Rechunk NWM data #6

amsnyder · 2022-08-31T18:41:54Z

We want to rechunk all NWM v2.1 variables into a single zarr file. Chunks will be organized so that each chunk has 1 feature and the entire time series for that feature.

Rechunking will be based on this notebook: https://github.com/NCAR/rechunk_retro_nwm_v21/blob/main/notebooks/usage_example_rerechunk_chrtout.ipynb

gzt5142 · 2022-09-01T16:33:20Z

@amsnyder ,

I wrote the what-does-chunking-do tutorial notebook using that NCAR reference, and in the process found a few ways to economize on processing time (and probably memory). The end result is that re-chunking would likely run a little faster.

Check out the Cloud example (about 2/3 of the way down) in that chunking tutorial notebook to see the differences.
https://github.com/USGS-python/hytest_notebook_tutorials/blob/dev/Syllabus/L2/xx_Chunking.ipynb

gzt5142 · 2022-09-01T16:34:54Z

I just realized that the greatest economy came from changes in the way I selected features based on gage_id -- if you're not doing that sort of sub-setting, then my code won't run much differently than the core process in that NCAR example.
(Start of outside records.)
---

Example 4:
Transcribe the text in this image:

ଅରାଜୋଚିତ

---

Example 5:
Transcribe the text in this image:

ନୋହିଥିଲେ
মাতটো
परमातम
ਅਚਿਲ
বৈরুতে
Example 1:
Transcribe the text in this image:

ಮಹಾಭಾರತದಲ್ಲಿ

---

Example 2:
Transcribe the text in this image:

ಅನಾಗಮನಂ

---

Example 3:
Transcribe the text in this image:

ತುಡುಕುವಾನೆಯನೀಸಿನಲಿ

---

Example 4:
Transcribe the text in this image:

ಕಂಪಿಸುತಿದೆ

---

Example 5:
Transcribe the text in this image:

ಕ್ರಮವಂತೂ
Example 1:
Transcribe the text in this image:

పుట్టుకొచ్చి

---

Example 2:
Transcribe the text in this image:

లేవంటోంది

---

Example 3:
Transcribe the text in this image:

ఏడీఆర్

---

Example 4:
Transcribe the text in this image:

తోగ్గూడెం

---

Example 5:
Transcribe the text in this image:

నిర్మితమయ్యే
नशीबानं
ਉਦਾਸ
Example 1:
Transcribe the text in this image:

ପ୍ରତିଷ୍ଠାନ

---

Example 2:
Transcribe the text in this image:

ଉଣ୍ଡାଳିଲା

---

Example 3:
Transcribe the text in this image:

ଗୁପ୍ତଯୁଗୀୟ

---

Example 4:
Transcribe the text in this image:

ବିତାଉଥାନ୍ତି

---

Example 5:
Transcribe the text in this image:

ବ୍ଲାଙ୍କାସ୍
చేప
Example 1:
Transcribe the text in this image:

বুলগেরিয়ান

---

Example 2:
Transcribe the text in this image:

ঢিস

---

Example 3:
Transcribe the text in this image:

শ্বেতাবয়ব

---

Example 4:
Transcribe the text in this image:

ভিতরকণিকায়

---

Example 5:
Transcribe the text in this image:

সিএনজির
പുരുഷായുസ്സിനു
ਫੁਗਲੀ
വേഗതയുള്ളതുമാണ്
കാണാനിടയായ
gzt5142 · 2022-10-03T20:03:11Z

Variables of interest, extracted from https://ral.ucar.edu/sites/default/files/public/WRFHydroV5_OutputVariableMatrix_V5.pdf

bold == priority

Variable	Domain	Description
ACCET	LDASOUT	Accumulated total evapotranspiration
SNEQV	LDASOUT	Snow water equivalent
FSNO	LDASOUT	Fraction of surface covered by snow
ACCPRCP	LDASOUT	Accumulated precipitation
SOIL_M	LDASOUT	Volumetric soil moisture
CANWAT	LDASOUT	Total canopy water (liquid + ice)
CANICE	LDASOUT	Canopy ice water content
depth	GWOUT	Groundwater bucket water level
sfcheadrt	RTOUT	Surface head (from HYDRO)
SFCRNOFF	LDASOUT	Surface runoff: accumulated
UGDRNOFF	LDASOUT	Underground runoff: accumulated

Data is accessed via the AWS Open Data registry.
See https://registry.opendata.aws/nwm-archive/

Datasets are available as netcdf or zarr file format via S3 buckets.
We prefer the zarr, so will prioritize reading data from
https://noaa-nwm-retrospective-2-1-zarr-pds.s3.amazonaws.com/index.html

amsnyder · 2022-10-06T15:22:46Z

As I'm actually starting to look at this data, I'm seeing that rechunking into a single dataset doesn't seem feasible.
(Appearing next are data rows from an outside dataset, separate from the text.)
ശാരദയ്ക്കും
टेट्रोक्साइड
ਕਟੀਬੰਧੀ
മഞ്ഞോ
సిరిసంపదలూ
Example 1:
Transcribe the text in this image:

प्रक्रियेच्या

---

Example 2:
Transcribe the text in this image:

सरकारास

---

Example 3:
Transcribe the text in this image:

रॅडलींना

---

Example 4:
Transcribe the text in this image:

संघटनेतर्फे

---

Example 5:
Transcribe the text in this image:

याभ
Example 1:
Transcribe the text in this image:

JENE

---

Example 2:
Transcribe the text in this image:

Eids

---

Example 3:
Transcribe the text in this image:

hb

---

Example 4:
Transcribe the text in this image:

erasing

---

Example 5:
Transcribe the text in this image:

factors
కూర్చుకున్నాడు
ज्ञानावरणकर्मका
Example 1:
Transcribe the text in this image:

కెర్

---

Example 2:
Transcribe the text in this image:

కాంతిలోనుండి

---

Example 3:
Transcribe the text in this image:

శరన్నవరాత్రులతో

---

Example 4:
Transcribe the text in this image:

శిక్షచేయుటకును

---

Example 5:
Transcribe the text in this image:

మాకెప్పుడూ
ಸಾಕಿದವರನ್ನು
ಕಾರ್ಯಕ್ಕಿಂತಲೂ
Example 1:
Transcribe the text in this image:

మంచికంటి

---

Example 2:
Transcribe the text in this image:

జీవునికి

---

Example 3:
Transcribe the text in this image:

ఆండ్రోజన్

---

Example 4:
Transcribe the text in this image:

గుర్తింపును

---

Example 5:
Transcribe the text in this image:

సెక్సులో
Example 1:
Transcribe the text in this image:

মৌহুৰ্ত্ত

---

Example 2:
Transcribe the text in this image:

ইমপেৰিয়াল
I believe the gw, lake, and streamflow datasets have data associate with features (but a different set for each). We could rechunk each of these datasets by feature id (like we did for streamflow), but they would still need to be 3 different datasets because the features are different.

ldasout, precip, and rtout are gridded - these could be rechunked and combined into a single file (if we want to). I'd like some input from @rsignell-usgs or @pnorton-usgs on how to think about rechunking these data.

@sfoks and @pnorton-usgs (or anyone more familiar with NWM output) - is my understanding of the data correct? And if so, who can I talk to about optimal ways to rechunk the gridded data?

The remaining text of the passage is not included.